(Genesis 2:7) says God formed man from "the dust of the ground." The Targum Jonathan says something far more specific. God took dust from the place of the Beit HaMikdash (בית המקדש), the site of the future Temple, mixed it with dust from the four winds of the world and all the waters of the world, and created Adam in three colors: red, black, and white. This is not a minor embellishment. It means the first human was built from the holiest spot on earth before the Temple even existed, and his body contained the entire planet in miniature.

The Targum also specifies that God created Adam "in two formations," a phrase the Talmud (Berakhot 61a) connects to the two yods in the Hebrew word va-yitzer (וַיִּיצֶר), suggesting God formed both a good inclination and an evil inclination within the same body. Where Genesis says God breathed life into Adam, the Targum says God breathed into him "the inspiration of a speaking spirit," making the power of language the defining feature of humanity.

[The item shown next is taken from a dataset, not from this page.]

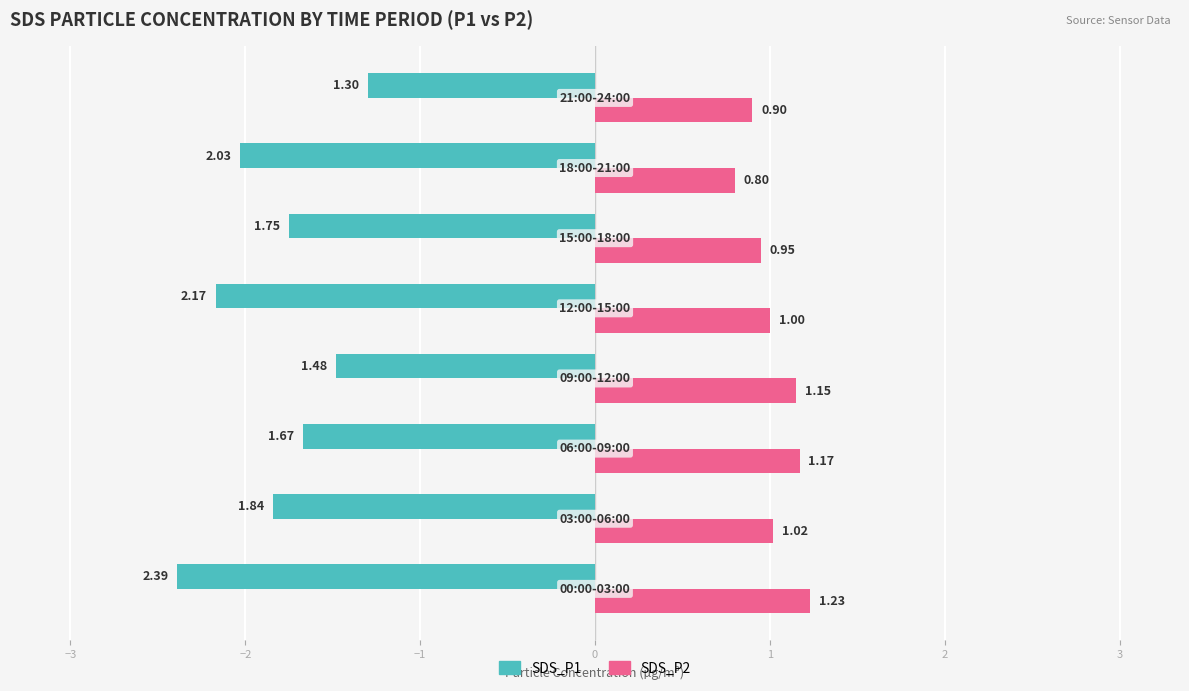

Rank the series by their maximum value, from highest to lowest.

SDS_P2, SDS_P1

Eden gets transformed too. The garden was "planted by the Word of the Lord God before the creation of the world" for the righteous. This is the "Eden of the Just," existing before time itself. The Tree of Life was so enormous that its height was "a journey of five hundred years," a measurement that appears in multiple Talmudic sources. God placed Adam in this garden not to simply tend it but "to do service in the law, and to keep its commandments." Adam was the first Torah scholar. The garden was the first study hall.

Even the creation of Eve carries a surgical precision absent from Genesis. God took "the thirteenth rib of the right side." And the chapter closes with a devastating revision. Where Genesis says Adam and Eve were "naked and not ashamed," the Targum says they were "wise but not faithful in their glory." The fall has not happened yet, but the Targum already sees it coming.